> STUDY TEXT

____

Effects on Healthcare Policy
With this current simulation, adding dapagliflozin to GDMT in patients with HFrEF was projected to lower the rate of HFrEF hospitalizations from 0.10 (95% CI, 0.09-0.11) to 0.07 (95% CI, 0.06-0.08) per person-year. It was also projected that it could improve quality-adjusted survival by 0.63 (95% uncertainty interval [UI], 0.25-0.94).
Patients receiving dapagliflozin incurred $27 700 (95% UI, $25 700-$29 800) in lifetime spending on dapagliflozin, which was only partially offset by savings resulting from reduced HFrEF hospitalizations. After accounting for increased health care costs related to prolonged survival, the intervention arm had a net increase in lifetime health care costs of $42 800 (95% UI, $37 100-$50 300). As a result, adding dapagliflozin to GDMT had an ICER of $68 300 per QALY gained (95% UI, $54 600-$117 600 per QALY gained) compared with GDMT alone, and was cost-effective in 94% of 10 000 probabilistic simulations.
“It is important for clinicians to remember that out-of-pocket costs can vary substantially among patients and from month-to-month for a given patient. A drug may be cost-effective but unaffordable if the patient cannot bear the out-of-pocket costs. We have seen this with cardiovascular drugs in the past,” Dr Kazi said. “As a result, clinicians should have regular conversations with their patients regarding out-of-pocket costs in order to identify and preempt cost-related non-adherence. This effective and cost-effective therapy only works if patients actually take their medications”.
Mikhail Kosiborod, MD, director of cardiometabolic research and co-director of the Saint Luke’s Michael & Marlys Haverty Cardiometabolic Center of Excellence and professor of medicine at the University of Missouri Kansas City said this study demonstrates is that dapagliflozin is not only clinically effective, but also cost-effective based on the current US-based acquisition costs, making it a good investment for the healthcare system. “This further highlights the need to focus on optimal implementation of guideline-directed therapies, including SGLT2 inhibitors such as dapagliflozin, into clinical practice as quickly as efficiently as possible, so that more individuals with heart failure can benefit by living longer, staying out of the hospital and feeling better,” Dr Kosiborod indicated.

____

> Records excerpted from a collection
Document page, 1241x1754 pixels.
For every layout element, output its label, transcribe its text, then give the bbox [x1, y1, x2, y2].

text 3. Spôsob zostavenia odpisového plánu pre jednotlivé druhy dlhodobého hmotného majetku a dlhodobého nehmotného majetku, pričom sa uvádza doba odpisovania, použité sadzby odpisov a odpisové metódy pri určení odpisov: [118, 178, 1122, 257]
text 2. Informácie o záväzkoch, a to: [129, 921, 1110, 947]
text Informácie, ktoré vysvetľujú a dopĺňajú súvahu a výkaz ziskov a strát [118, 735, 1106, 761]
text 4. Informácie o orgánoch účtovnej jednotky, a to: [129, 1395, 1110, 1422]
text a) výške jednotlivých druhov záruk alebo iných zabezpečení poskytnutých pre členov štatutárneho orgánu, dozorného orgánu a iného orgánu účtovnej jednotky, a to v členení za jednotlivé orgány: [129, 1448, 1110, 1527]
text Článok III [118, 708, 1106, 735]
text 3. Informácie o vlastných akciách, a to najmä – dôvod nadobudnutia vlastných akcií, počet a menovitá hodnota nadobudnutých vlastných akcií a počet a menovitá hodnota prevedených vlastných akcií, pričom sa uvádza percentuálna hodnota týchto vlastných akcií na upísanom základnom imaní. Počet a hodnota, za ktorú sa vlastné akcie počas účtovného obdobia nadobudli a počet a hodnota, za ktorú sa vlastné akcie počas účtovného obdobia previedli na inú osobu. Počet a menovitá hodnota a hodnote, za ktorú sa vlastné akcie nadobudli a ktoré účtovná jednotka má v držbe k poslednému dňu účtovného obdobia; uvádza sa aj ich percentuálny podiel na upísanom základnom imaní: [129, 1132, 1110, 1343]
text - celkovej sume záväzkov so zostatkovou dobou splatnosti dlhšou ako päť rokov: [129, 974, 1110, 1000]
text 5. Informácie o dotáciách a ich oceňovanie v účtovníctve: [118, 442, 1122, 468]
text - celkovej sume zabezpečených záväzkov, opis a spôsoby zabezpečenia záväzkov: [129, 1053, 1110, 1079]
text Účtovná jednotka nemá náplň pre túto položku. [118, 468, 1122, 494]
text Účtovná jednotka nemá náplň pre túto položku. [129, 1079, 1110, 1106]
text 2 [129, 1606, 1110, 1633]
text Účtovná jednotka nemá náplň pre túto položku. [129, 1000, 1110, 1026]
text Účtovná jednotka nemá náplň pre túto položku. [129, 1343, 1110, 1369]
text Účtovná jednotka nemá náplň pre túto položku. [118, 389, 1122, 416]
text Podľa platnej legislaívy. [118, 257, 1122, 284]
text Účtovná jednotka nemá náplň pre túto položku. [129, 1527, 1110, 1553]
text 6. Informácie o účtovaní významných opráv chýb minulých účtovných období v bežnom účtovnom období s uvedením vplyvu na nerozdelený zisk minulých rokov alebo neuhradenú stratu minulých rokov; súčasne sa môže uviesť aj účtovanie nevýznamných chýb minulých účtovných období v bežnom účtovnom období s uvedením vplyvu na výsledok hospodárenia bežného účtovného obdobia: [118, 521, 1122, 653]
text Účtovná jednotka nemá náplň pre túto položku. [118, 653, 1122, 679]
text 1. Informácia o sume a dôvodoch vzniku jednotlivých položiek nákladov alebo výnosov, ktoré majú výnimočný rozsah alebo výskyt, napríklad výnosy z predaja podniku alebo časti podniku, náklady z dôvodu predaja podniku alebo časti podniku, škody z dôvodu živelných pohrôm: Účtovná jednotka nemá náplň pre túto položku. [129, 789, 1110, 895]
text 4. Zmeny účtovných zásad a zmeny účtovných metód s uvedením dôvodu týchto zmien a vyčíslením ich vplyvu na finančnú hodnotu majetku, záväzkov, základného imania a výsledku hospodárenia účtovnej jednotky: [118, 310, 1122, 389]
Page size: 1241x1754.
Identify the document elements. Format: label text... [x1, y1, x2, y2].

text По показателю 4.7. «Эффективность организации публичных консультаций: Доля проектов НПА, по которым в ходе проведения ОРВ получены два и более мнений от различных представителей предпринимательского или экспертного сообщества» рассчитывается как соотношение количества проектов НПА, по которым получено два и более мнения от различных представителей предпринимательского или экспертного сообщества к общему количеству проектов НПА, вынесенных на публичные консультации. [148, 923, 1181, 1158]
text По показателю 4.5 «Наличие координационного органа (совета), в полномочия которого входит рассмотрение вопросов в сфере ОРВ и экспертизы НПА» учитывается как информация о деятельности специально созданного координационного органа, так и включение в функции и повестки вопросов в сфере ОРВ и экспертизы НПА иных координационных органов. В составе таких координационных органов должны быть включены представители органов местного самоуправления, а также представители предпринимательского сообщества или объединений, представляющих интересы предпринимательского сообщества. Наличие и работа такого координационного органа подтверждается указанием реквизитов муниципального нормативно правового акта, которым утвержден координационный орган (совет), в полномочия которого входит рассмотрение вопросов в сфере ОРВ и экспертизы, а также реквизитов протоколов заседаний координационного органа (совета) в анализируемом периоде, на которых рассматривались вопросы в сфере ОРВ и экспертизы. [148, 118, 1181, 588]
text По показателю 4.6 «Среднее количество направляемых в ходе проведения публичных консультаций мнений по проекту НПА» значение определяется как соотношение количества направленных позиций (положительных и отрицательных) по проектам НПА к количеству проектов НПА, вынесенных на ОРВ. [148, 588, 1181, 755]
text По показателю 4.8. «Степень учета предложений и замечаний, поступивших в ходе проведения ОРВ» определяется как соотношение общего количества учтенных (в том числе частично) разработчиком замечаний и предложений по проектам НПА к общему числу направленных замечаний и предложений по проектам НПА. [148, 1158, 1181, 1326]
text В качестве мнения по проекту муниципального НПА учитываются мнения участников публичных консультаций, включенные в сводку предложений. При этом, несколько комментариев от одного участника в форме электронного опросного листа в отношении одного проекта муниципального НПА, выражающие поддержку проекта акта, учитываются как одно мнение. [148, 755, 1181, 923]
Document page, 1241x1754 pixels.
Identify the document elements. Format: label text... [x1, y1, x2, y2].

____

> TRY IT
According to the healthcare policy passage, what ICER per QALY gained did adding dapagliflozin to GDMT have compared with GDMT alone? The listing was drawn from a separate source.

> TASK SOLUTION
$68 300 per QALY gained (95% UI, $54 600-$117 600 per QALY gained).